EXTRACT:
Building a real-time data pipeline using Spark Streaming and Kafka

Opcito Technologies
2 min readJul 13, 2018

In one of our previous blogs, Aashish gave us a high-level overview of data ingestion with Hadoop Yarn, Spark, and Kafka. Now it’s time to take a plunge and delve deeper into the process of building a real-time data ingestion pipeline. To do that, there are multiple technologies which you can use to write your own Spark streaming applications like Java, Python, Scala and so on. In this blog, I will explain how you can build one using Python.

This solution typically finds application in scenarios where businesses are struggling to make sense of the data collected over customer habits and preferences to be able to make smarter business decisions. The problem with the traditional approach of processing the data (before analyzing it) in a sequential manner is the bottleneck which takes time typically up to weeks. But with the approach which I am about to explain you can bring down this time significantly.

Before going through the modules of the solution, let’s take a quick look at the tools that I am going to use in this process:

  • Spark: Apache Spark is an open source and flexible in-memory framework which serves as an alternative to map-reduce for handling batch, real-time analytics, and data processing workloads. It provides native bindings for the Java, Scala, Python, and R programming languages, and supports SQL, streaming data, machine learning, and graph processing. I have used Spark, in the solution which I am about to explain, for improving the processing time.

WHAT YOU HAVE TO DO: Reproduce word for word everything in the Spark Streaming and Kafka pipeline post from "Opcito Technologies" down to "one using Python.".

PROVIDED DATA:
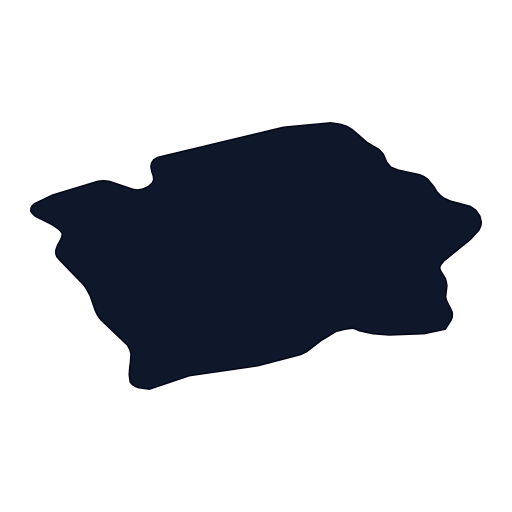 outline of Prague
{"feature_id": "CZE-1595", "entity_name": "Prague", "entity_type": "Region", "adm_level": 1, "iso_a3": "CZE", "parent_name": "Czechia", "parent_adm1": "", "projection": "natural_earth1", "projection_center": [14.449, 50.06], "detail": "fine", "context": "isolated", "style": "filled", "palette": "ink", "viewbox_px": 512, "rotation_deg": 0, "n_neighbors": 0, "source": "natural_earth", "source_scale": "10m", "svg_char_len": 1449}
<svg xmlns="http://www.w3.org/2000/svg" viewBox="0 0 512 512"><path d="M330.7,122.8L341.1,124.4L347.1,126.5L352.1,129.5L367.3,142.6L379.2,149.6L383.3,154.2L386.6,162.0L390.8,167.1L397.9,170.0L420.3,174.9L423.9,176.6L427.4,179.0L433.8,186.6L437.0,191.9L440.5,195.6L443.7,198.0L450.2,201.0L470.3,206.4L475.8,210.2L479.9,216.1L481.3,222.2L480.8,226.1L478.6,230.5L470.6,239.2L444.1,260.8L441.1,264.3L439.9,266.7L439.8,268.7L440.8,271.1L445.3,278.5L446.3,281.8L446.9,285.9L445.6,296.8L446.3,299.9L448.3,304.3L450.3,308.0L452.1,311.9L452.4,314.6L452.1,317.7L450.9,320.4L445.3,329.2L424.0,333.7L389.2,335.0L372.6,333.7L359.1,330.7L356.3,329.3L354.4,328.6L351.9,328.3L345.5,329.1L336.1,331.4L320.7,340.8L306.6,351.7L300.8,354.5L258.1,365.7L189.4,375.7L149.3,389.2L138.8,387.7L135.6,386.6L133.1,385.1L131.5,383.7L130.1,381.8L129.2,374.7L129.8,366.5L130.4,362.8L131.0,354.2L130.0,349.9L127.5,345.2L101.7,320.6L99.3,317.8L97.2,314.6L95.2,310.4L90.2,295.8L85.9,288.0L83.3,284.5L59.8,260.2L56.8,256.6L55.8,253.8L55.8,250.4L56.7,247.5L58.0,244.4L60.7,239.5L61.9,236.6L62.3,233.7L60.8,231.3L58.3,229.0L52.8,225.0L35.2,216.2L32.3,213.4L30.7,211.1L30.9,209.2L31.2,207.6L32.3,205.7L34.5,203.7L52.6,195.0L97.8,181.3L103.6,180.7L109.2,181.3L133.0,189.3L137.7,190.0L143.2,188.9L148.5,186.4L152.4,182.8L153.7,179.8L153.3,176.0L151.8,171.7L150.9,166.9L151.6,162.9L153.9,159.6L157.9,157.3L283.6,127.2L330.7,122.8Z" fill="#0f172a" stroke="#020617" stroke-width="1.5"/></svg>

CORRECT RESPONSE:
Opcito Technologies
2 min readJul 13, 2018

In one of our previous blogs, Aashish gave us a high-level overview of data ingestion with Hadoop Yarn, Spark, and Kafka. Now it’s time to take a plunge and delve deeper into the process of building a real-time data ingestion pipeline. To do that, there are multiple technologies which you can use to write your own Spark streaming applications like Java, Python, Scala and so on. In this blog, I will explain how you can build one using Python.